Pij dużo wody, aby wspomóc perystaltykę jelit i włącz do swojej diety produkty probiotyczne. Unikaj nadmiaru cukru, ponieważ może to zaburzyć równowagę mikroflory jelitowej. Spożywaj posiłki powoli, dokładnie gryząc kawałki jedzenia, aby rozpocząć rozkład pokarmu w jamie ustnej i stymulować enzymy trawienne w całym przewodzie pokarmowym. Możesz też wspomóc układ trawienny enzymami trawiennymi dostępnymi w postaci suplementu diety.
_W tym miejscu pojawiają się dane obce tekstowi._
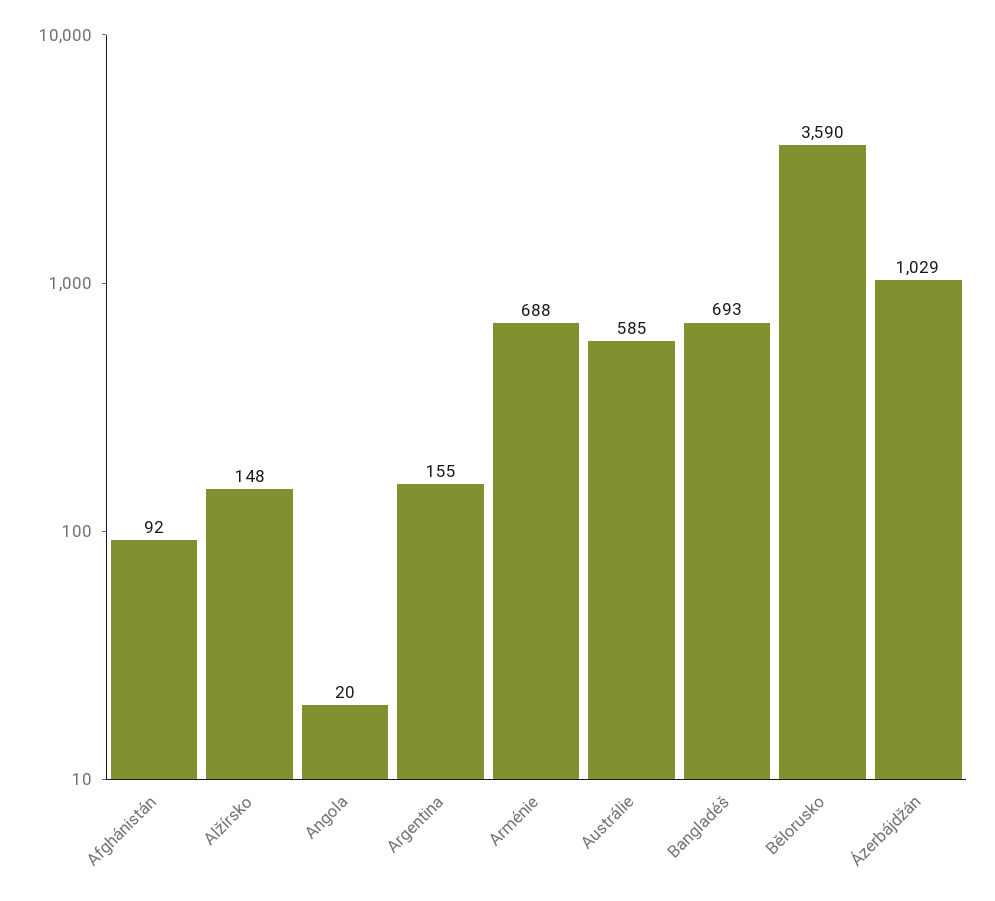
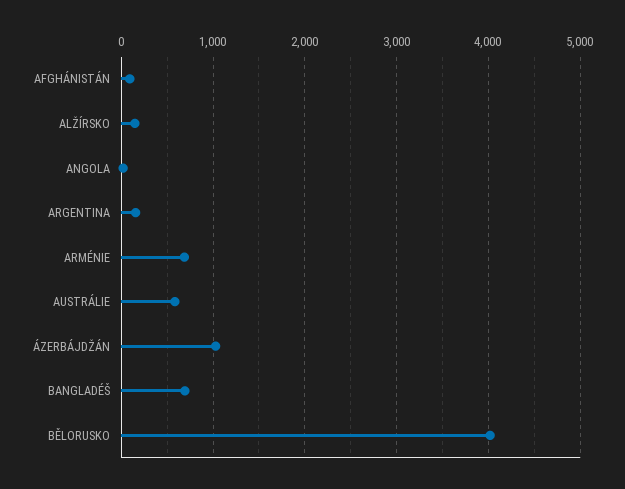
Bělorusko: 3590 -> 4000

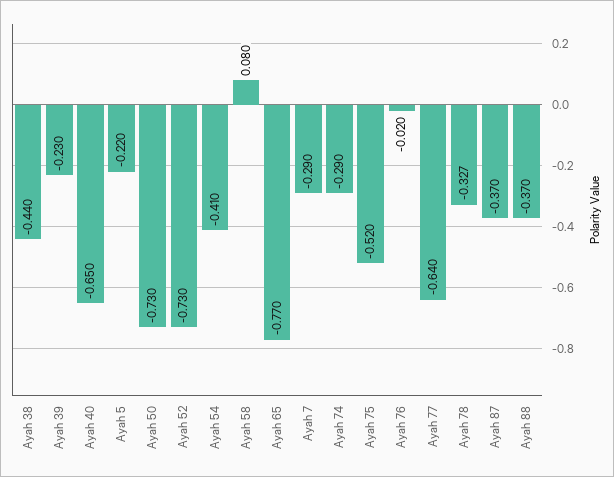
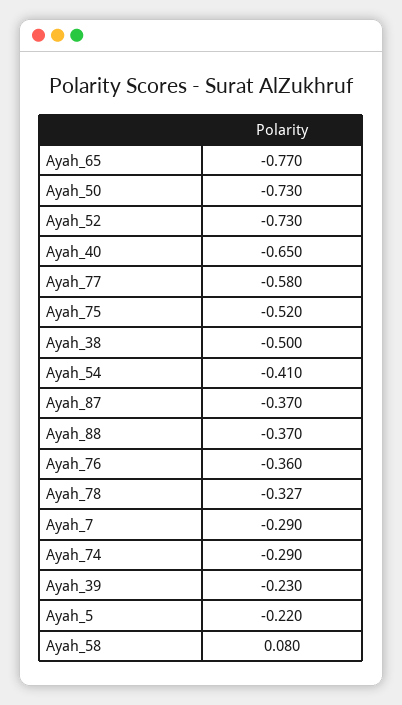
Ayah 38: -0.44 -> -0.5
Ayah 76: -0.02 -> -0.36
Ayah 77: -0.64 -> -0.58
Zawarte treści mają charakter wyłącznie edukacyjny i informacyjny. Starannie dbamy o ich merytoryczną poprawność. Niemniej jednak, nie mają one na celu zastępować indywidualnej porady u specjalisty, dostosowanej do konkretnej sytuacji czytelnika.
Komentarze (1)
M-ka

Spośród przypraw zmniejszających wzdęcia i poprawiających trawienie, moim zdaniem warto zwrócić uwagę na kminek, bo ostatnio modne są różne egzotyczne przyprawy, a poczciwy kminek odszedł w zapomnienie, a jeszcze niedawno doprawiano nim nawet pieczywo pszenno-żytnie, nie mówiąc o kiszonkach, bigosie, nawet serach.
Kiedyś drażnił mnie smak kminku w chlebie (bo nie pasował np. do dżemu :P), a teraz sama go dodaję do surówki z kiszonej kapusty, gotowanej kapusty, domowego chleba czy nawet ciasta na pizzę.